## Challenge 1:
Answer these questions from the Cana and Meramec transcript:
(a) Which partner is named for the work in Cana?
(b) When did the Woodford development project start?
(c) What length of laterals does John Lambuth want a few of under their belt?

## Supplied text:
□ □ □ □ □ □ □
Just wanted to get some color on how are you thinking about capital allocation between Cana and the Meramec, the return is obviously for both programs look great on current prices, but Meramec looks a bit higher.
Are there infrastructure needs that prevent you from flipping that to be selling more in Meramec or is it just too early to have a great sensitive production profile there?.
Yeah Drew, this is John Lambuth. I'm not aware of any infrastructure issue whether on drilling Meramec or Cana. They have fairly similar production flow stream. So, that's not a hindrance to us in terms of our decisions there. It really comes down to in the case of Cana or the Woodford shale, there we're pretty much in development mode.
And so, there it's kind of that dance we do with our partner Devon and ensuring that we're working together and we've already laid out a plan in terms of what will be developing this year and that's the amount of capital we talked about.
As far as Meramec, really it's still all about delineation for us, further expanding the opportunity set here as far as what acreage is perspective.
And then as I stated, there's also the need to get after and get a few 10,000 foot laterals under our belt, get some production history under those to get more confident as to what kind of returns those will generate. So that's kind of the balance we're striking right now for this year as we go forward..
Yeah. Jerry, this is Tom. I would add to that. A lot of that's baked in. We started this development project in the Woodford last fall. We're pleased to have and the returns are excellent.
To the extent that we have additional capital, and it's competing, Meramec is going to be top tier and probably we'll be getting additional capital if indeed we accelerate..
That's very helpful color. Then I was just curious, if you've seen longer production history on these upsides Cana completions. Can you talk about the decline rates in the production profile on the new completion versus the old style. Is that just a one-to-one shift up in a curve.
Does that come off, that improvement come off somewhat as you get further out in the production profile?.
Well, this is John Lambuth again. I mean so far we're very pleased with what we're seeing with those upside fracs, and what we're seeing at the production of those wells. We're not falling off, let's say faster than what the – say the old style frac was doing.
□ □ □ □ □ □ □
[Dataset items]
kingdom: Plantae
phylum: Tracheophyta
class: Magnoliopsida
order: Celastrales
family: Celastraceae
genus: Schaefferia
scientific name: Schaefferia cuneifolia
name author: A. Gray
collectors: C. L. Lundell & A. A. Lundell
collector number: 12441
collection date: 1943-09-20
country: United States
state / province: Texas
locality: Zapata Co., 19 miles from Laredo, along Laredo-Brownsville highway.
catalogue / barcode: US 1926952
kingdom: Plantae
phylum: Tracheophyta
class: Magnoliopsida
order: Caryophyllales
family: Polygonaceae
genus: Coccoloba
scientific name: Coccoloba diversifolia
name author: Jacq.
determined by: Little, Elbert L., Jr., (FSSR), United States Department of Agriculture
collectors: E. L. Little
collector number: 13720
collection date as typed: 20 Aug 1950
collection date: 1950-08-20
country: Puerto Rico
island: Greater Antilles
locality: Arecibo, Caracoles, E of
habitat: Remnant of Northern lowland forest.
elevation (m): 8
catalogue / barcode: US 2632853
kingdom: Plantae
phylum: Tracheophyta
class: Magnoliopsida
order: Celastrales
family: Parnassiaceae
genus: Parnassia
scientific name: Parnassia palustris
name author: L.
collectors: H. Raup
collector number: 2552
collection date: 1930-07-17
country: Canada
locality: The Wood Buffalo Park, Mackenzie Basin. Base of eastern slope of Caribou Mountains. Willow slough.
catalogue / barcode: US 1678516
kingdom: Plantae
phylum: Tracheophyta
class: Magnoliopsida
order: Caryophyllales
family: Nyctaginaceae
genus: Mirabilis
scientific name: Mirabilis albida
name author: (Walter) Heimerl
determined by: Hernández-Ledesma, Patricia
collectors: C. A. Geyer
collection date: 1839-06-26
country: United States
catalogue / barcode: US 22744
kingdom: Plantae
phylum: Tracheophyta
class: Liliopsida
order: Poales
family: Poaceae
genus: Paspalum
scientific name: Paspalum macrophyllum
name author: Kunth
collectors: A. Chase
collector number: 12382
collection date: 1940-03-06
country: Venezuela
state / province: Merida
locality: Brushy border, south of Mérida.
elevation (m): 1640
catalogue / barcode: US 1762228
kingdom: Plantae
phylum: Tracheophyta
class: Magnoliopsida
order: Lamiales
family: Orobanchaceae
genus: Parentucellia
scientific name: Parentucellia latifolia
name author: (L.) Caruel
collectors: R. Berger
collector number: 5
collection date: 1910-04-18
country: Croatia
□ □ □ □ □ □ □
## Challenge 2:
In the specimen listing, write out everything from the line containing "family: Parnassiaceae" down to the line containing "collector number: 5" again. Swap "locality" for "site" and leave all else unchanged.

## Task answer 1:
(a) Devon
(b) Last fall
(c) 10,000 foot laterals

## Task answer 2:
family: Parnassiaceae
genus: Parnassia
scientific name: Parnassia palustris
name author: L.
collectors: H. Raup
collector number: 2552
collection date: 1930-07-17
country: Canada
site: The Wood Buffalo Park, Mackenzie Basin. Base of eastern slope of Caribou Mountains. Willow slough.
catalogue / barcode: US 1678516
kingdom: Plantae
phylum: Tracheophyta
class: Magnoliopsida
order: Caryophyllales
family: Nyctaginaceae
genus: Mirabilis
scientific name: Mirabilis albida
name author: (Walter) Heimerl
determined by: Hernández-Ledesma, Patricia
collectors: C. A. Geyer
collection date: 1839-06-26
country: United States
catalogue / barcode: US 22744
kingdom: Plantae
phylum: Tracheophyta
class: Liliopsida
order: Poales
family: Poaceae
genus: Paspalum
scientific name: Paspalum macrophyllum
name author: Kunth
collectors: A. Chase
collector number: 12382
collection date: 1940-03-06
country: Venezuela
state / province: Merida
site: Brushy border, south of Mérida.
elevation (m): 1640
catalogue / barcode: US 1762228
kingdom: Plantae
phylum: Tracheophyta
class: Magnoliopsida
order: Lamiales
family: Orobanchaceae
genus: Parentucellia
scientific name: Parentucellia latifolia
name author: (L.) Caruel
collectors: R. Berger
collector number: 5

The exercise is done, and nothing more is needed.